Shauna and I had a few go-rounds in college ourselves, but we quickly recognized that animal sex and compatibility were two different things, and we managed to stay buds afterward. We really didn't have much of a choice back then, because there was a whole gaggle of us packed into a house off-campus, forcing people to double up on rooms, and somehow Shauna had drawn the short straw and gotten me as a roommate. That was after I got kicked off the football team for punching out the team captain, and I was lucky not to have been expelled from the university altogether. Had the team captain pressed charges, I would have been toast, but I think he found the whole thing embarrassing, considering he was an all-conference offensive lineman who was flattened by someone a hundred pounds and four inches his lesser.

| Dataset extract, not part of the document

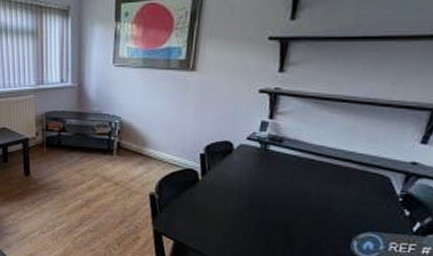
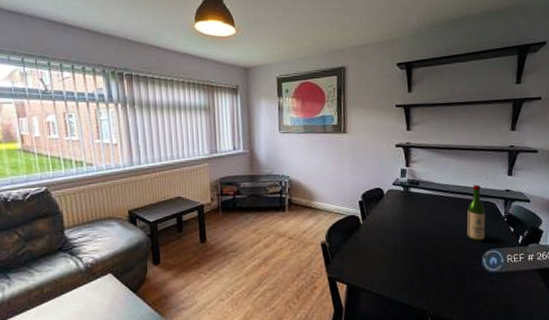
wine bottle: none [337,150,373,221] -> present [466,184,486,242]

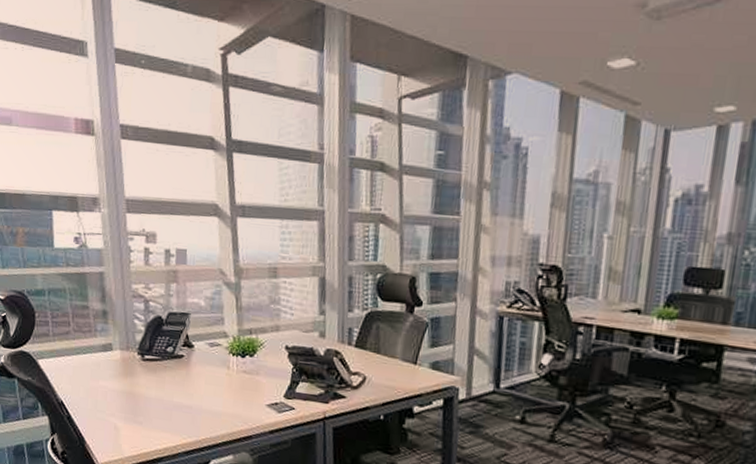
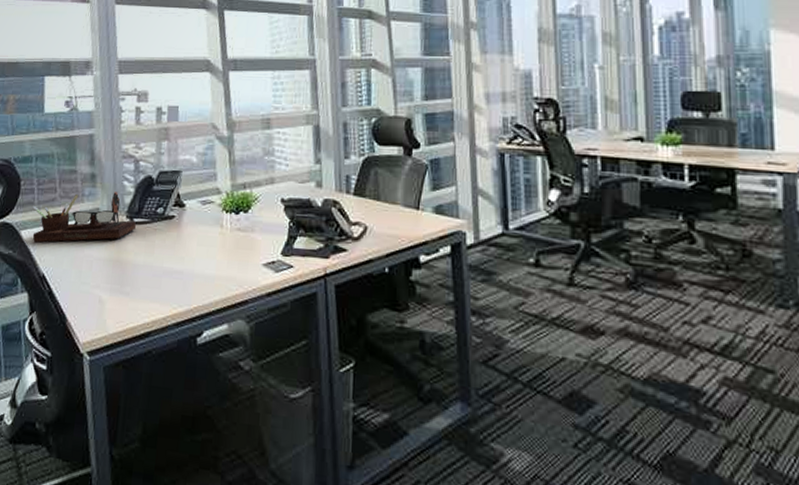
desk organizer: none [48,329,147,374] -> present [32,192,136,243]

My office would appear, to the untrained eye, to be abandoned. I had a couch that my brother had spotted me in one corner, shelving with law books, and a desk with nothing on it but a computer. I didn't like coming here, because it reminded me that someday soon, I was going to run out of money from my days at the silk-stocking law firm, and I'd have to get off my ass and restart my career. It was hard to imagine doing it here, but I didn't have a better idea. For several months after the bottom fell out, I'd received weekly calls from Paul Riley or someone else from the firm, asking me back when I was ready. But I couldn't go back there. And I couldn't stomach the idea, at this point, of answering to anyone else. As surprising as it may seem, given my overall sunny outlook on life, I don't like being told what to do, and I don't like having to be nice to people.
To summarize: I don't want to work for anyone else, or for myself.
My intercom buzzed at about ten o'clock. "Someone to see you," said Marie.
I hadn't expected anyone. "Do you want to give me a hint?" I asked. "We could play twenty questions."
"No, I'm happy to tell you, if you'd like."
Always the attitude.
Marie said, "Her name is Esmeralda Ramirez."